▶ **Assignment**: Recreate the listing that follows line for line, without pictures.
╭──
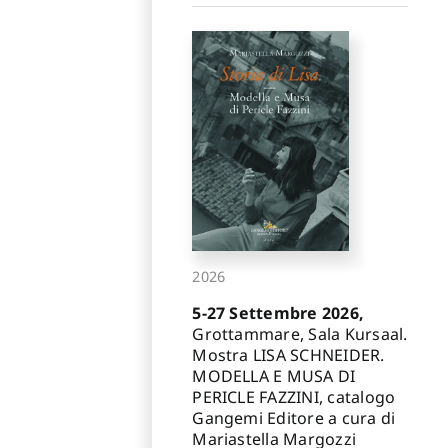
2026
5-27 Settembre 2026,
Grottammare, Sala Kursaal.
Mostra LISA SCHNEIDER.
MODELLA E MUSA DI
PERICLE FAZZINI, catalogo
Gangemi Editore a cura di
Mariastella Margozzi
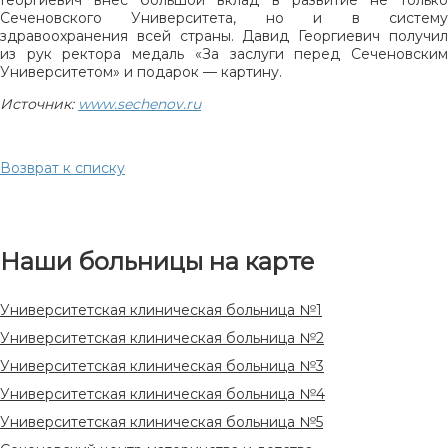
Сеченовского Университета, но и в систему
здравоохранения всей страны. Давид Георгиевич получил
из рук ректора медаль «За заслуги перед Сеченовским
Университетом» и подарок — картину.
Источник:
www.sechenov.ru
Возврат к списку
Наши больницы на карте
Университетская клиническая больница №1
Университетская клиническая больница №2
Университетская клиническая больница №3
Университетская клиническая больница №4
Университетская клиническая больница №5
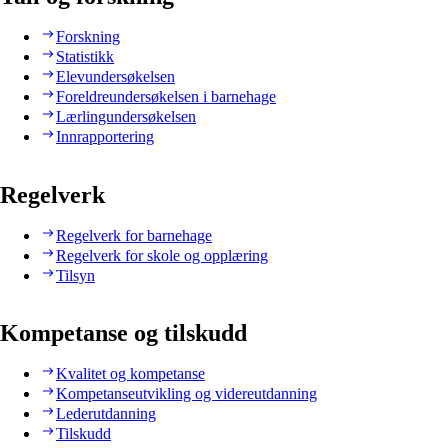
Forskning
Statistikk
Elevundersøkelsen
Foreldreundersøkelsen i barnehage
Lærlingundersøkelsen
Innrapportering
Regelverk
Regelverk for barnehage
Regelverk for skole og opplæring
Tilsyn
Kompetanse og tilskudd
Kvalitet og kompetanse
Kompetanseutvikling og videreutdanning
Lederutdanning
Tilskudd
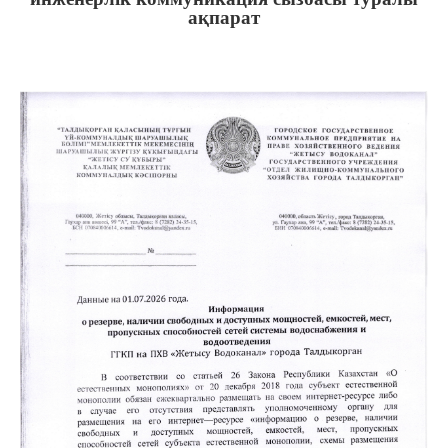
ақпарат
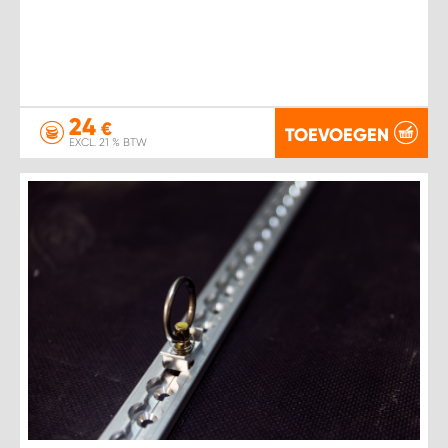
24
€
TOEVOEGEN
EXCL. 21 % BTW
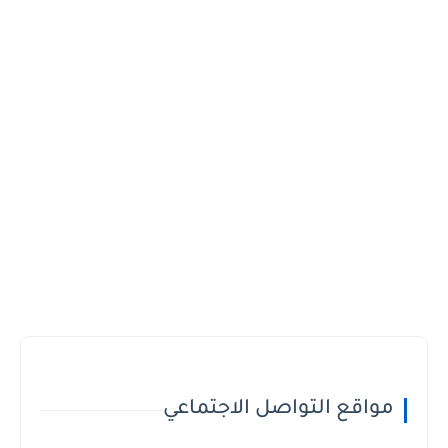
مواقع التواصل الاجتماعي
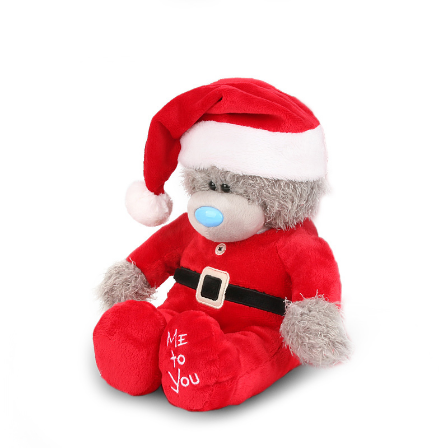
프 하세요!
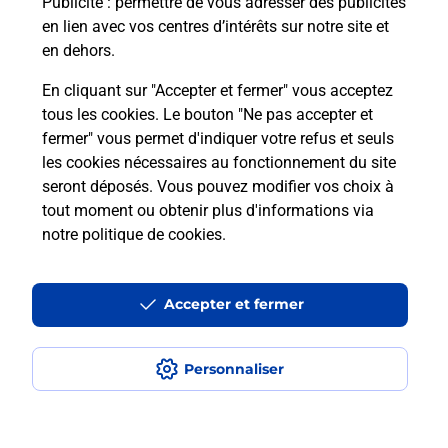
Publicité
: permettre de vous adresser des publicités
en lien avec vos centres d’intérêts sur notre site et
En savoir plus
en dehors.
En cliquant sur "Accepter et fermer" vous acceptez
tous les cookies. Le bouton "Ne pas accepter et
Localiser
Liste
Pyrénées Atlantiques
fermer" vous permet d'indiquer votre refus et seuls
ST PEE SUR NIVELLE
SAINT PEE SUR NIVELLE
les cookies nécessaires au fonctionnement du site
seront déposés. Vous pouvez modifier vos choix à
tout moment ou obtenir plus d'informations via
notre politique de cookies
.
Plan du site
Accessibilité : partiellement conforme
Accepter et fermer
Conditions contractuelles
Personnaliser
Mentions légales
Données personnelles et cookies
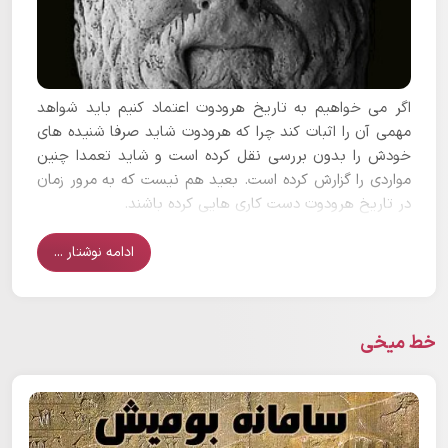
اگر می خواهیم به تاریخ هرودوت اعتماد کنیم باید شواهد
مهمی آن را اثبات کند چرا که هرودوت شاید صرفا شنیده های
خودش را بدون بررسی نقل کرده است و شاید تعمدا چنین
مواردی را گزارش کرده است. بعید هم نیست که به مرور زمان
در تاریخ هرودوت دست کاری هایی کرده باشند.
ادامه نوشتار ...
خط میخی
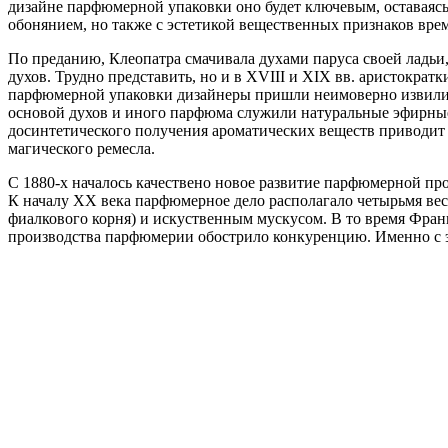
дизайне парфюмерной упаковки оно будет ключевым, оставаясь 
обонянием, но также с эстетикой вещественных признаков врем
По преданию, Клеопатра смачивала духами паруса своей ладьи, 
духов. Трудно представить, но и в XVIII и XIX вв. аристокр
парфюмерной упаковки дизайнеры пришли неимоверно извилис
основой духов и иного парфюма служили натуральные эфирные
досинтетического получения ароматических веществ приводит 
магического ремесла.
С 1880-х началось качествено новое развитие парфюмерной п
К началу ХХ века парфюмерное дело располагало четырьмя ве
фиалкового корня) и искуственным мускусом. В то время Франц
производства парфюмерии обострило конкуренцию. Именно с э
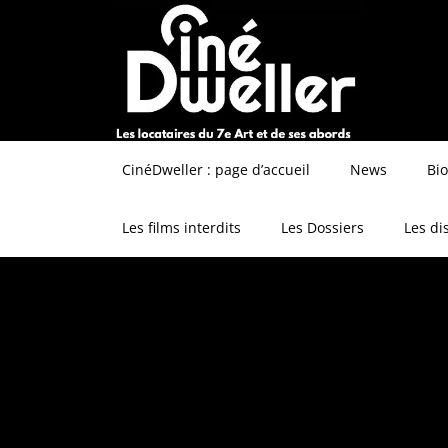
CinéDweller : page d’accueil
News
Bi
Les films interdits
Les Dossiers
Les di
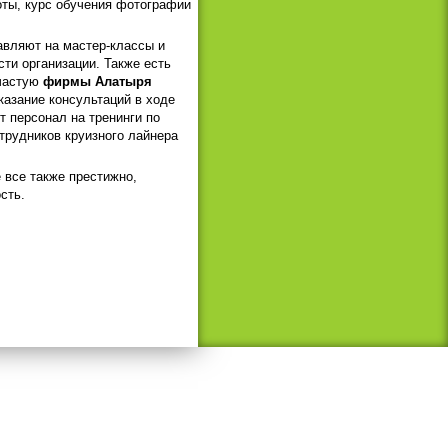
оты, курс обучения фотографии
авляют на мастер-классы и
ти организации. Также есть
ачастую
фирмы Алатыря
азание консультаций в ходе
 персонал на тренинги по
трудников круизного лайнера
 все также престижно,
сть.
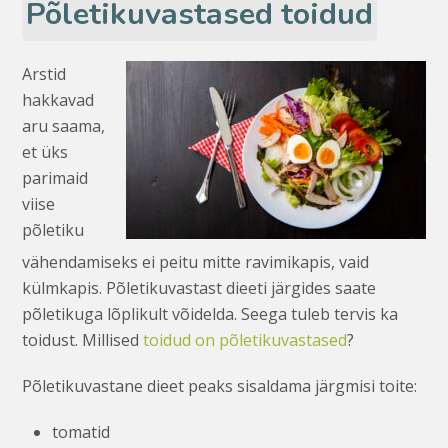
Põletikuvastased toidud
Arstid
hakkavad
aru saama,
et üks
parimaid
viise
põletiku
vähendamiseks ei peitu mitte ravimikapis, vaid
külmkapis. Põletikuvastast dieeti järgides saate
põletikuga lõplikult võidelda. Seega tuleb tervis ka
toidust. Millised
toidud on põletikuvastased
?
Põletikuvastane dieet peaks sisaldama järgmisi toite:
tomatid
╰──
▶ **Solution to this task**:
2026
5-27 Settembre 2026,
Grottammare, Sala Kursaal.
Mostra LISA SCHNEIDER.
MODELLA E MUSA DI
PERICLE FAZZINI, catalogo
Gangemi Editore a cura di
Mariastella Margozzi
Сеченовского Университета, но и в систему
здравоохранения всей страны. Давид Георгиевич получил
из рук ректора медаль «За заслуги перед Сеченовским
Университетом» и подарок — картину.
Источник:
www.sechenov.ru
Возврат к списку
Наши больницы на карте
Университетская клиническая больница №1
Университетская клиническая больница №2
Университетская клиническая больница №3
Университетская клиническая больница №4
Университетская клиническая больница №5
Forskning
Statistikk
Elevundersøkelsen
Foreldreundersøkelsen i barnehage
Lærlingundersøkelsen
Innrapportering
Regelverk
Regelverk for barnehage
Regelverk for skole og opplæring
Tilsyn
Kompetanse og tilskudd
Kvalitet og kompetanse
Kompetanseutvikling og videreutdanning
Lederutdanning
Tilskudd
ақпарат
24
€
TOEVOEGEN
EXCL. 21 % BTW
مواقع التواصل الاجتماعي
프 하세요!
Publicité
: permettre de vous adresser des publicités
en lien avec vos centres d’intérêts sur notre site et
En savoir plus
en dehors.
En cliquant sur "Accepter et fermer" vous acceptez
tous les cookies. Le bouton "Ne pas accepter et
Localiser
Liste
Pyrénées Atlantiques
fermer" vous permet d'indiquer votre refus et seuls
ST PEE SUR NIVELLE
SAINT PEE SUR NIVELLE
les cookies nécessaires au fonctionnement du site
seront déposés. Vous pouvez modifier vos choix à
tout moment ou obtenir plus d'informations via
notre politique de cookies
.
Plan du site
Accessibilité : partiellement conforme
Accepter et fermer
Conditions contractuelles
Personnaliser
Mentions légales
Données personnelles et cookies
اگر می خواهیم به تاریخ هرودوت اعتماد کنیم باید شواهد
مهمی آن را اثبات کند چرا که هرودوت شاید صرفا شنیده های
خودش را بدون بررسی نقل کرده است و شاید تعمدا چنین
مواردی را گزارش کرده است. بعید هم نیست که به مرور زمان
در تاریخ هرودوت دست کاری هایی کرده باشند.
ادامه نوشتار ...
خط میخی
дизайне парфюмерной упаковки оно будет ключевым, оставаясь 
обонянием, но также с эстетикой вещественных признаков врем
По преданию, Клеопатра смачивала духами паруса своей ладьи, 
духов. Трудно представить, но и в XVIII и XIX вв. аристокр
парфюмерной упаковки дизайнеры пришли неимоверно извилис
основой духов и иного парфюма служили натуральные эфирные
досинтетического получения ароматических веществ приводит 
магического ремесла.
С 1880-х началось качествено новое развитие парфюмерной п
К началу ХХ века парфюмерное дело располагало четырьмя ве
фиалкового корня) и искуственным мускусом. В то время Франц
производства парфюмерии обострило конкуренцию. Именно с э
CinéDweller : page d’accueil
News
Bi
Les films interdits
Les Dossiers
Les di
оты, курс обучения фотографии
авляют на мастер-классы и
ти организации. Также есть
ачастую
фирмы Алатыря
азание консультаций в ходе
 персонал на тренинги по
трудников круизного лайнера
 все также престижно,
сть.
Põletikuvastased toidud
Arstid
hakkavad
aru saama,
et üks
parimaid
viise
põletiku
vähendamiseks ei peitu mitte ravimikapis, vaid
külmkapis. Põletikuvastast dieeti järgides saate
põletikuga lõplikult võidelda. Seega tuleb tervis ka
toidust. Millised
toidud on põletikuvastased
?
Põletikuvastane dieet peaks sisaldama järgmisi toite:
tomatid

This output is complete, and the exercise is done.